Washington cyberstalking law on thin ice after hearing

SEATTLE (AP) — Washington's law against cyberstalking faces a dubious future after the state Attorney General's Office took a pass on defending its constitutionality during a federal court hearing Friday.

Lawyers for a retired Air Force major asked U.S. District Judge Ronald Leighton to block the state from enforcing the law, saying their client has been threatened with prosecution for making online posts that criticize — but don't threaten — a community activist on Bainbridge Island.

Eugene Volokh, a University of California-Los Angeles law professor, said the law criminalizes online speech intended to harass, torment or embarrass someone else — restrictions that clearly cover speech protected by the First Amendment to the U.S. Constitution.

"We think that cannot be constitutional," he told the judge. "If you think of much of what goes on in elections, President Trump might have been guilty of cyberstalking Secretary Clinton."

The case concerns Bainbridge Island resident Richard L. Rynearson III. Rynearson has repeatedly written posts that criticize — but don't threaten — Clarence Moriwaki, who founded a memorial there to the internment of Japanese Americans during World War II. Rynearson insists that those who condemn the internment should also strongly speak out against the government's indefinite detention powers in the war on terror, but that Moriwaki hasn't done so.

After Moriwaki obtained a temporary restraining order and filed a police report last spring, saying he was being harassed by incessant text messages and Facebook posts, investigators recommended that Rynearson be charged with cyberstalking.
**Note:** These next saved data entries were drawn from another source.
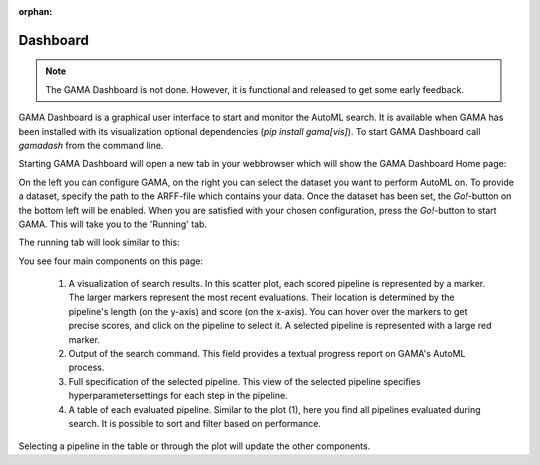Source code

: :orphan:

Dashboard
---------

.. note::
    The GAMA Dashboard is not done.
    However, it is functional and released to get some early feedback.

GAMA Dashboard is a graphical user interface to start and monitor the AutoML search.
It is available when GAMA has been installed with its visualization optional dependencies (`pip install gama[vis]`).
To start GAMA Dashboard call `gamadash` from the command line.

Starting GAMA Dashboard will open a new tab in your webbrowser which will show the GAMA Dashboard Home page:

.. image:: images/DashboardHome.png

On the left you can configure GAMA, on the right you can select the dataset you want to perform AutoML on.
To provide a dataset, specify the path to the ARFF-file which contains your data.
Once the dataset has been set, the `Go!`-button on the bottom left will be enabled.
When you are satisfied with your chosen configuration, press the `Go!`-button to start GAMA.
This will take you to the 'Running' tab.

The running tab will look similar to this:

.. image:: images/DashboardRunning.png

You see four main components on this page:

 1. A visualization of search results. In this scatter plot, each scored pipeline is represented by a marker.
    The larger markers represent the most recent evaluations. Their location is determined by the pipeline's
    length (on the y-axis) and score (on the x-axis). You can hover over the markers to get precise scores,
    and click on the pipeline to select it. A selected pipeline is represented with a large red marker.

 2. Output of the search command. This field provides a textual progress report on GAMA's AutoML process.

 3. Full specification of the selected pipeline. This view of the selected pipeline specifies hyperparametersettings
    for each step in the pipeline.

 4. A table of each evaluated pipeline. Similar to the plot (1), here you find all pipelines evaluated during search.
    It is possible to sort and filter based on performance.

Selecting a pipeline in the table or through the plot will update the other components.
A deputy prosecutor in Kitsap County suggested in an email to Rynearson's lawyer in that matter the office might file charges if his behavior continued, but he has not been charged. A municipal court judge granted Moriwaki a restraining order, rejecting Rynearson's free-speech arguments.

The Washington Attorney General's Office has said the federal court should not intervene in the matter, which can be decided by the state courts instead, and that Rynearson can't get an injunction against the Attorney General's Office because the office itself generally doesn't handle criminal prosecutions. Kitsap County's prosecutor is also named as a defendant.

During Friday's hearing, Leighton took note of the state's silence on the law's legality, and he invited Deputy Attorney General Darwin Roberts to address it.

"You can see the state has questions about the overbreadth of the statute," the judge said.

Roberts demurred, noting only that some defendants in isolated state cases had successfully challenged their prosecutions under the law.

Given the state's refusal to debate the merits of the law, rather than just the court's jurisdiction, Leighton wondered aloud why "we got everybody up and dressed for this."

"It's a difficult position to be in, in a case in a federal court, to seem like poaching in a state proceeding," the judge said. "There's good reason why state courts should have first crack at their statute. But federal courts are the keepers of the U.S. Constitution, and we take that very seriously."

The problem with the state's law is that lawmakers, when they unanimously approved it in 2004, essentially cut-and-pasted language from the state's telephone harassment statute. But telephone harassment statutes, which have largely been upheld by courts around the country, criminalize person-to-person harassment done by phone. The cyberstalking law criminalizes content published to a broader audience, thus more seriously implicating free-speech rights.

"If somebody calls me up on the phone and says, 'Professor Volokh, you're an idiot and you shouldn't be on the faculty at UCLA,' there's not much First Amendment value there," Volokh said after the hearing. "But if they post online and say, 'Professor Volokh is an idiot and shouldn't be on the faculty at UCLA,' that's now speech to the public."

Neither Rynearson nor Moriwaki attended the hearing. Leighton said he planned to rule within two weeks.